I love the Catholic Church.  When a church has been around as long as it has (roughly four times as long as the Protestant Reformation, which was 495 last October 31st), you have the time to examine every aspect of your faith in great detail.  The history of the Catholic Church is a testament to the strength of New Covenant between God and humankind as it reveals the high and low points of an institution started by Christ but left in the hands of flawed human beings for nearly two thousand years (1500 or so years of that time as the sole Christian church).  It doesn’t matter what point of theology you are researching, it’s a good idea to start with the Catholics.  It’s a strong bet that they’ve thought of it, discussed it in detail, perhaps gotten into a fight over it, and possibly even burned someone at the stake about it.  It makes for lots of interesting reading.  For instance, does it seem to you that there are two stories of creation in the Book of Genesis, one in the first chapter and a slightly different one in the second chapter starting in verse 4b?  Well, you’re right!  The Catholics know that there are two — the first is a description of the creation of all mankind and second is a description of the creation of the Jewish race, which prepared a place for the coming of Christ —  and they’ve got the writings of the early church fathers to prove it.  After all, if there weren’t other people besides the family of Adam and Eve in the world, where did Cain get his wife?  If you’d like to read those original documents about the early discussions of the dual creation stories — forget it!  If, however, you are a Catholic, say, a Jesuit priest with a doctorate in Canon Law, you might get a view of them for your research.  Dr.

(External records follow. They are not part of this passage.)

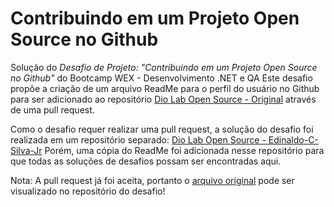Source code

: # Contribuindo em um Projeto Open Source no Github

Solução do *Desafio de Projeto: "Contribuindo em um Projeto Open Source no Github"* do Bootcamp WEX - Desenvolvimento .NET e QA
Este desafio propõe a criação de um arquivo ReadMe para o perfil do usuário no Github para ser adicionado ao repositório [Dio Lab Open Source - Original](https://github.com/digitalinnovationone/dio-lab-open-source) através de uma pull request.

Como o desafio requer realizar uma pull request, a solução do desafio foi realizada em um repositório separado: [Dio Lab Open Source - Edinaldo-C-Silva-Jr](https://github.com/Edinaldo-C-Silva-Jr/dio-lab-open-source)
Porém, uma cópia do ReadMe foi adicionada nesse repositório para que todas as soluções de desafios possam ser encontradas aqui.

Nota: A pull request já foi aceita, portanto o [arquivo original](https://github.com/digitalinnovationone/dio-lab-open-source/blob/main/community/Edinaldo-C-Silva-Jr.md) pode ser visualizado no repositório do desafio!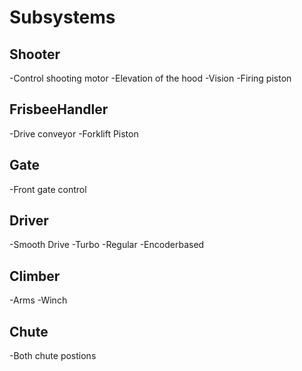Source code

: Subsystems
======
Shooter
-------
-Control shooting motor
-Elevation of the hood
-Vision
-Firing piston

FrisbeeHandler
-------
-Drive conveyor
-Forklift Piston 

Gate
-------
-Front gate control

Driver
-------
-Smooth Drive
-Turbo
-Regular
-Encoderbased

Climber
-------
-Arms
-Winch

Chute
-------
-Both chute postions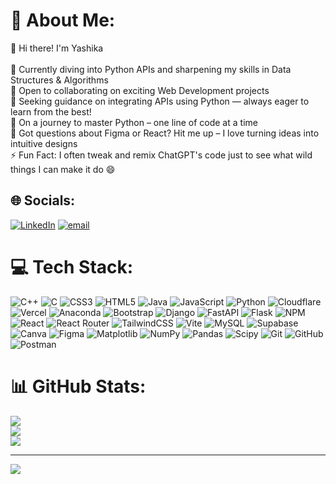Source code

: # 💫 About Me:
👋 Hi there! I'm Yashika<br><br>🔭 Currently diving into Python APIs and sharpening my skills in Data Structures & Algorithms<br>👯 Open to collaborating on exciting Web Development projects<br>🤝 Seeking guidance on integrating APIs using Python — always eager to learn from the best!<br>🌱 On a journey to master Python – one line of code at a time<br>💬 Got questions about Figma or React? Hit me up – I love turning ideas into intuitive designs<br>⚡ Fun Fact: I often tweak and remix ChatGPT's code just to see what wild things I can make it do 😄


## 🌐 Socials:
[![LinkedIn](https://img.shields.io/badge/LinkedIn-%230077B5.svg?logo=linkedin&logoColor=white)](https://linkedin.com/in/https://www.linkedin.com/in/yashikasalonia/) [![email](https://img.shields.io/badge/Email-D14836?logo=gmail&logoColor=white)](mailto:yashikasalonia20@gmail.com) 

# 💻 Tech Stack:
![C++](https://img.shields.io/badge/c++-%2300599C.svg?style=flat-square&logo=c%2B%2B&logoColor=white) ![C](https://img.shields.io/badge/c-%2300599C.svg?style=flat-square&logo=c&logoColor=white) ![CSS3](https://img.shields.io/badge/css3-%231572B6.svg?style=flat-square&logo=css3&logoColor=white) ![HTML5](https://img.shields.io/badge/html5-%23E34F26.svg?style=flat-square&logo=html5&logoColor=white) ![Java](https://img.shields.io/badge/java-%23ED8B00.svg?style=flat-square&logo=openjdk&logoColor=white) ![JavaScript](https://img.shields.io/badge/javascript-%23323330.svg?style=flat-square&logo=javascript&logoColor=%23F7DF1E) ![Python](https://img.shields.io/badge/python-3670A0?style=flat-square&logo=python&logoColor=ffdd54) ![Cloudflare](https://img.shields.io/badge/Cloudflare-F38020?style=flat-square&logo=Cloudflare&logoColor=white) ![Vercel](https://img.shields.io/badge/vercel-%23000000.svg?style=flat-square&logo=vercel&logoColor=white) ![Anaconda](https://img.shields.io/badge/Anaconda-%2344A833.svg?style=flat-square&logo=anaconda&logoColor=white) ![Bootstrap](https://img.shields.io/badge/bootstrap-%238511FA.svg?style=flat-square&logo=bootstrap&logoColor=white) ![Django](https://img.shields.io/badge/django-%23092E20.svg?style=flat-square&logo=django&logoColor=white) ![FastAPI](https://img.shields.io/badge/FastAPI-005571?style=flat-square&logo=fastapi) ![Flask](https://img.shields.io/badge/flask-%23000.svg?style=flat-square&logo=flask&logoColor=white) ![NPM](https://img.shields.io/badge/NPM-%23CB3837.svg?style=flat-square&logo=npm&logoColor=white) ![React](https://img.shields.io/badge/react-%2320232a.svg?style=flat-square&logo=react&logoColor=%2361DAFB) ![React Router](https://img.shields.io/badge/React_Router-CA4245?style=flat-square&logo=react-router&logoColor=white) ![TailwindCSS](https://img.shields.io/badge/tailwindcss-%2338B2AC.svg?style=flat-square&logo=tailwind-css&logoColor=white) ![Vite](https://img.shields.io/badge/vite-%23646CFF.svg?style=flat-square&logo=vite&logoColor=white) ![MySQL](https://img.shields.io/badge/mysql-4479A1.svg?style=flat-square&logo=mysql&logoColor=white) ![Supabase](https://img.shields.io/badge/Supabase-3ECF8E?style=flat-square&logo=supabase&logoColor=white) ![Canva](https://img.shields.io/badge/Canva-%2300C4CC.svg?style=flat-square&logo=Canva&logoColor=white) ![Figma](https://img.shields.io/badge/figma-%23F24E1E.svg?style=flat-square&logo=figma&logoColor=white) ![Matplotlib](https://img.shields.io/badge/Matplotlib-%23ffffff.svg?style=flat-square&logo=Matplotlib&logoColor=black) ![NumPy](https://img.shields.io/badge/numpy-%23013243.svg?style=flat-square&logo=numpy&logoColor=white) ![Pandas](https://img.shields.io/badge/pandas-%23150458.svg?style=flat-square&logo=pandas&logoColor=white) ![Scipy](https://img.shields.io/badge/SciPy-%230C55A5.svg?style=flat-square&logo=scipy&logoColor=%white) ![Git](https://img.shields.io/badge/git-%23F05033.svg?style=flat-square&logo=git&logoColor=white) ![GitHub](https://img.shields.io/badge/github-%23121011.svg?style=flat-square&logo=github&logoColor=white) ![Postman](https://img.shields.io/badge/Postman-FF6C37?style=flat-square&logo=postman&logoColor=white)
# 📊 GitHub Stats:
![](https://github-readme-stats.vercel.app/api?username=yashika-salonia&theme=dark&hide_border=true&include_all_commits=true&count_private=true)<br/>
![](https://nirzak-streak-stats.vercel.app/?user=yashika-salonia&theme=dark&hide_border=true)<br/>
![](https://github-readme-stats.vercel.app/api/top-langs/?username=yashika-salonia&theme=dark&hide_border=true&include_all_commits=true&count_private=true&layout=compact)

---
[![](https://visitcount.itsvg.in/api?id=yashika-salonia&icon=5&color=5)](https://visitcount.itsvg.in)

<!-- Proudly created with GPRM ( https://gprm.itsvg.in ) -->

John Wrigley, my professor for Medieval History at UNCC, got to see them while he was a Jesuit doing research.  He described reading the documents while using little, wooden paddles to maneuver the pages so that your hands never actually touched them — paddles whose handles were black from the perspiration of a thousand years worth of scholars using them.  You have to admit, there is a great weight of authority there.

So, when, in the course of my reading, I stumbled over a reference to two revelations; I headed to the Catholic dictionary on the web.  They were there and neither one was the “The Revelation to John” from the “New Testament” of the Bible that I was expecting.  Instead, they were listed as the general and the special revelations.  The “special” revelation was the entire body of Holy Scripture, culminating in the person of Jesus Christ, who is the ultimate revelation of God to the children of God.  Included in this category are things like direct conversations with God, visions, human conscience, and miracles — things which have no explanation in the natural world.  The “general” revelation was the world and all that is in it, including human reason and scientific discoveries.  I find this interesting because we Protestants have always seemed to have a love/hate relationship with the world.  Yes, we can be overwhelmed by the beauty of the world (and, having just come back from there, I can report that the Carolina mountains are in magnificent splendor) and we sing “For the beauty of the earth…”  Then, we turn around and sing “This world is not my home…” refusing the earthly creation of God for His heavenly one.  The Bible sort of adds to this confusion.  In Matthew 6:28-34, Jesus uses the natural, earthly creations to demonstrate a point He makes about the uselessness of worry.  Several times in the Gospel of John, however, Jesus specifically refers to Himself as not being of the world.  So the question arises, “How should we respond to the physical world?”

Part of the problem is the nature of some of the things which God chose to create for this world.  Many of them have the capability to be both useful and dangerous.  Fire gives us light, heat, and cooked food if we are careful, but destroys our possessions and turns us into crispy critters if we are not.  A tiny atom can provide limitless power or blow us all to the moon.  Passion fills our lives with purpose when it is controlled but drives us crazy when it isn’t.  Often, it is the attitude that we take toward a creation of God that determines the result we get from interacting with it and that attitude is purely our choice.  It is the free will which God allows us to have that gives us the capability of making a choice — God loves us as His children and does not want us to be slaves.

In the natural world as created by God, nothing is, of itself, evil.  Almost anything, however, including the name and authority of God to the extent He has allowed us to use them, can be turned to do evil. As Christians, we must examine daily the uses to which we put the things God has placed before us in this world.  Our thoughts, words, actions — all are ours to control. The devil never makes us do it — we alone can do that.  This world may not be our home, but it is our mirror.  In it, we see ourselves — we are revealed to ourselves as God sees us.  Two revelations? Yes.  In one, the nature of Jesus, the Son of God, is revealed to us.  In the other, the nature of us, the people of God, is revealed to us.  How are we looking these days, do you think?